Multi-Agent System for maximizing the overall reward of all agents?

Hello,

maybe you can help me with the following problem.

System Model:

We assume two Agents A and B, and their corresponding actions a_a and a_b .
The actions space is defined as {1,2,3}. The numbers correspond to the row and column of the reward matrix.
The reward matrices are defined as follows:

Reward Matrix for Agent A:
[11 0 0,
0 0 0,
0 0 -10]

Reward Matrix for Agent B:
[11 0 0,
0 0 0,
0 0 100]

Now, Agent A chooses the column and agent B the row. Both observe the reward from their corresponding matrix.

Optimization Objective

We want to maximize the overall reward, i.e. the sum of the reward of Agent A and B.

Whats the question now?

We solve the above objective by using a centralized critic multi-agent system, following this tutorial (ray/centralized_critic.py at master · ray-project/ray · GitHub).

Unfortunately, this system only optimizes the agents individual reward, as seen here:

Unbenannt

Is there any example of a multi-agent system which is suited to our optimization objective, i.e. maximizing the overall reward?

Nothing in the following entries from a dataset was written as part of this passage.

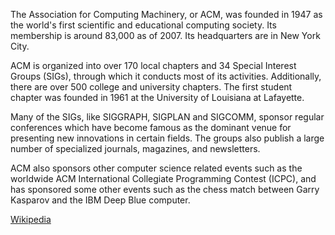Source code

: The Association for Computing Machinery, or ACM, was founded in 1947 as the world's first scientific and educational computing society. Its membership is around 83,000 as of 2007. Its headquarters are in New York City.
    
ACM is organized into over 170 local chapters and 34 Special Interest Groups (SIGs), through which it conducts most of its activities. Additionally, there are over 500 college and university chapters. The first student chapter was founded in 1961 at the University of Louisiana at Lafayette.

Many of the SIGs, like SIGGRAPH, SIGPLAN and SIGCOMM, sponsor regular conferences which have become famous as the dominant venue for presenting new innovations in certain fields. The groups also publish a large number of specialized journals, magazines, and newsletters.

ACM also sponsors other computer science related events such as the worldwide ACM International Collegiate Programming Contest (ICPC), and has sponsored some other events such as the chess match between Garry Kasparov and the IBM Deep Blue computer.

[Wikipedia][]

  [Wikipedia]: http://en.wikipedia.org/w/index.php?title=Association_for_Computing_Machinery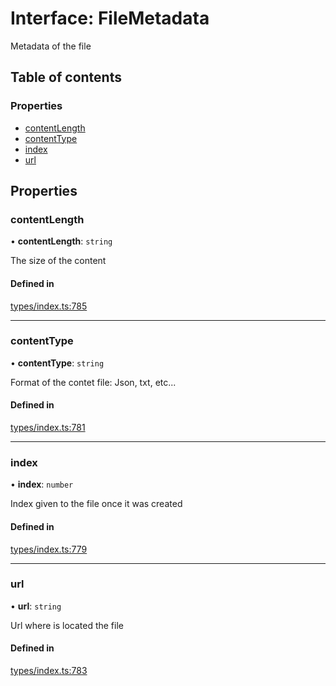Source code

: # Interface: FileMetadata

Metadata of the file

## Table of contents

### Properties

- [contentLength](FileMetadata.md#contentlength)
- [contentType](FileMetadata.md#contenttype)
- [index](FileMetadata.md#index)
- [url](FileMetadata.md#url)

## Properties

### contentLength

• **contentLength**: `string`

The size of the content

#### Defined in

[types/index.ts:785](https://github.com/nevermined-io/react-components/blob/b81d5c9/catalog/src/types/index.ts#L785)

___

### contentType

• **contentType**: `string`

Format of the contet file: Json, txt, etc...

#### Defined in

[types/index.ts:781](https://github.com/nevermined-io/react-components/blob/b81d5c9/catalog/src/types/index.ts#L781)

___

### index

• **index**: `number`

Index given to the file once it was created

#### Defined in

[types/index.ts:779](https://github.com/nevermined-io/react-components/blob/b81d5c9/catalog/src/types/index.ts#L779)

___

### url

• **url**: `string`

Url where is located the file

#### Defined in

[types/index.ts:783](https://github.com/nevermined-io/react-components/blob/b81d5c9/catalog/src/types/index.ts#L783)
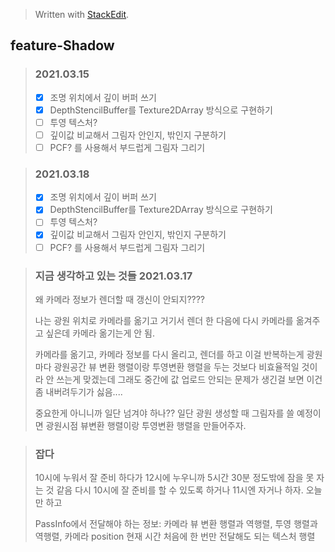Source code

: 


> Written with [StackEdit](https://stackedit.io/).
## feature-Shadow

> ### 2021.03.15
> - [x] 조명 위치에서 깊이 버퍼 쓰기
> - [x] DepthStencilBuffer를 Texture2DArray 방식으로 구현하기
> - [ ] 투영 텍스처?
> - [ ] 깊이값 비교해서 그림자 안인지, 밖인지 구분하기
> - [ ] PCF? 를 사용해서 부드럽게 그림자 그리기

> ### 2021.03.18
> - [x] 조명 위치에서 깊이 버퍼 쓰기
> - [x] DepthStencilBuffer를 Texture2DArray 방식으로 구현하기
> - [ ] 투영 텍스처?
> - [x] 깊이값 비교해서 그림자 안인지, 밖인지 구분하기
> - [ ] PCF? 를 사용해서 부드럽게 그림자 그리기

> ### 지금 생각하고 있는 것들 2021.03.17
> 왜 카메라 정보가 렌더할 때 갱신이 안되지????
> 
> 나는 광원 위치로 카메라를 옮기고 거기서 렌더 한 다음에 다시 카메라를 옮겨주고 싶은데
> 카메라 옮기는게 안 됨.
> 
> 카메라를 옮기고, 카메라 정보를 다시 올리고, 렌더를 하고 이걸 반복하는게
> 광원마다 광원공간 뷰 변환 행렬이랑 투영변환 행렬을 두는 것보다
> 비효율적일 것이라 안 쓰는게 맞겠는데
> 그래도 중간에 값 업로드 안되는 문제가 생긴걸 보면 이건 좀 내버려두기가 싫음....
> 
> 중요한게 아니니까 일단 넘겨야 하나??
> 일단 광원 생성할 때 그림자를 쓸 예정이면 광원시점 뷰변환 행렬이랑 투영변환 행렬을 만들어주자.
> 

> ### 잡다
> 10시에 누워서 잘 준비 하다가 12시에 누우니까 5시간 30분 정도밖에 잠을 못 자는 것 같음
> 다시 10시에 잘 준비를 할 수 있도록 하거나 11시엔 자거나 하자.
> 오늘만 하고
>
> PassInfo에서 전달해야 하는 정보:
> 카메라 뷰 변환 행렬과 역행렬, 투영 행렬과 역행렬, 카메라 position
> 현재 시간
> 처음에 한 번만 전달해도 되는 텍스처 행렬
>
>


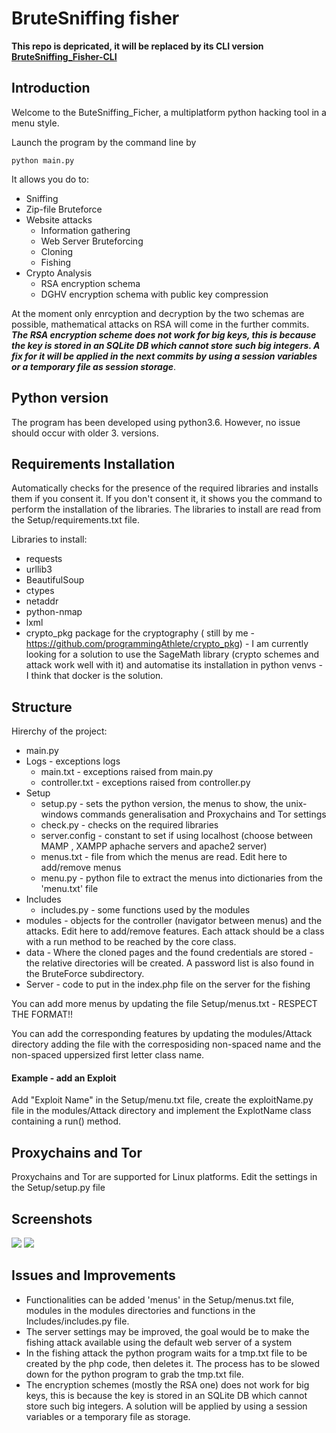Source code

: # BruteSniffing fisher

<b>This repo is depricated, it will be replaced by its CLI version [BruteSniffing_Fisher-CLI](https://github.com/programmingAthlete/BruteSniffing_Fisher-CLI)</b>

## Introduction

Welcome to the ButeSniffing_Ficher, a multiplatform python hacking tool in a menu style.</br>

Launch the program by the command line by</br>

    python main.py

It allows you do to:

* Sniffing
* Zip-file Bruteforce
* Website attacks
    * Information gathering
    * Web Server Bruteforcing
    * Cloning
    * Fishing
* Crypto Analysis
    * RSA encryption schema
    * DGHV encryption schema with public key compression

At the moment only enrcyption and decryption by the two schemas are possible, mathematical attacks on RSA will come in
the further commits. ***The RSA encryption scheme does not work for big keys, this is because the key is stored in an
SQLite DB which cannot store such big integers. A fix for it will be applied in the next commits by using a session
variables or a temporary file as session storage***.

## Python version

The program has been developed using python3.6. However, no issue should occur with older 3. versions.

## Requirements Installation

Automatically checks for the presence of the required libraries and installs them if you consent it. If you don't
consent it, it shows you the command to perform the installation of the libraries. The libraries to install are read
from the Setup/requirements.txt file.

Libraries to install:

* requests
* urllib3
* BeautifulSoup
* ctypes
* netaddr
* python-nmap
* lxml
* crypto_pkg package for the cryptography ( still by me - https://github.com/programmingAthlete/crypto_pkg) - I am
  currently looking for a solution to use the SageMath library (crypto schemes and attack work well with it) and
  automatise its installation in python venvs - I think that docker is the solution.

## Structure

Hirerchy of the project:

* main.py
* Logs - exceptions logs
    * main.txt - exceptions raised from main.py
    * controller.txt - exceptions raised from controller.py
* Setup
    * setup.py - sets the python version, the menus to show, the unix-windows commands generalisation and Proxychains
      and Tor settings
    * check.py - checks on the required libraries
    * server.config - constant to set if using localhost (choose between MAMP , XAMPP aphache servers and apache2
      server)
    * menus.txt - file from which the menus are read. Edit here to add/remove menus
    * menu.py - python file to extract the menus into dictionaries from the 'menu.txt' file
* Includes
    * includes.py - some functions used by the modules
* modules - objects for the controller (navigator between menus) and the attacks. Edit here to add/remove features. Each
  attack should be a class with a run method to be reached by the core class.
* data - Where the cloned pages and the found credentials are stored - the relative directories will be created. A
  password list is also found in the BruteForce subdirectory.
* Server - code to put in the index.php file on the server for the fishing

You can add more menus by updating the file Setup/menus.txt - RESPECT THE FORMAT!!

You can add the corresponding features by updating the modules/Attack directory adding the file with the corresposiding
non-spaced name and the non-spaced uppersized first letter class name.

#### Example - add an Exploit

Add "Exploit Name" in the Setup/menu.txt file, create the exploitName.py file in the modules/Attack directory and
implement the ExplotName class containing a run() method.

## Proxychains and Tor

Proxychains and Tor are supported for Linux platforms. Edit the settings in the Setup/setup.py file

## Screenshots

<img src="Screenshot/introMenu.png">
<img src="Screenshot/webAttackMenu.png">

## Issues and Improvements

* Functionalities can be added 'menus' in the Setup/menus.txt file, modules in the modules directories and functions in
  the Includes/includes.py file.
* The server settings may be improved, the goal would be to make the fishing attack available using the default web
  server of a system
* In the fishing attack the python program waits for a tmp.txt file to be created by the php code, then deletes it. The
  process has to be slowed down for the python program to grab the tmp.txt file.
* The encryption schemes (mostly the RSA one) does not work for big keys, this is because the key is stored in an SQLite
  DB which cannot store such big integers. A solution will be applied by using a session variables or a temporary file
  as storage.
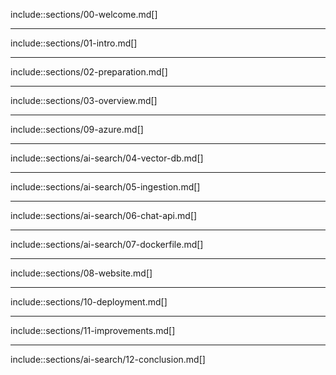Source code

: include::sections/00-welcome.md[]

---

include::sections/01-intro.md[]

---

include::sections/02-preparation.md[]

---

include::sections/03-overview.md[]

---

include::sections/09-azure.md[]

---

include::sections/ai-search/04-vector-db.md[]

---

include::sections/ai-search/05-ingestion.md[]

---

include::sections/ai-search/06-chat-api.md[]

---

include::sections/ai-search/07-dockerfile.md[]

---

include::sections/08-website.md[]

---

include::sections/10-deployment.md[]

---

include::sections/11-improvements.md[]

---

include::sections/ai-search/12-conclusion.md[]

In our model, this would lead to a overall reward of 90 instead of 22.

Thank you very much.

Best,
Aaron

1 Like

@aronium the reward comes from the environment. What I gleaned from your description is that you have two agents, each is training a seperate policy which means each will store their own samples independently. If you want them to share a global reward then you need to provide that. The natural place to do that is in the environment. I don’t k ow your ultimate goals but one way I would think you do that is to include a “global_mixing” parameter when constructing the environment and define the reward as some variation of (own_reward + self.global_mixing * other_reward) Then you have a continuum where if global_mixing is 0 each would be maximizing their own individual reward and 1 would be a fully shared global reward.

With your current setup I would expect that you should see a switch from 0 0 to 2 2 in the actions somewhere around .21.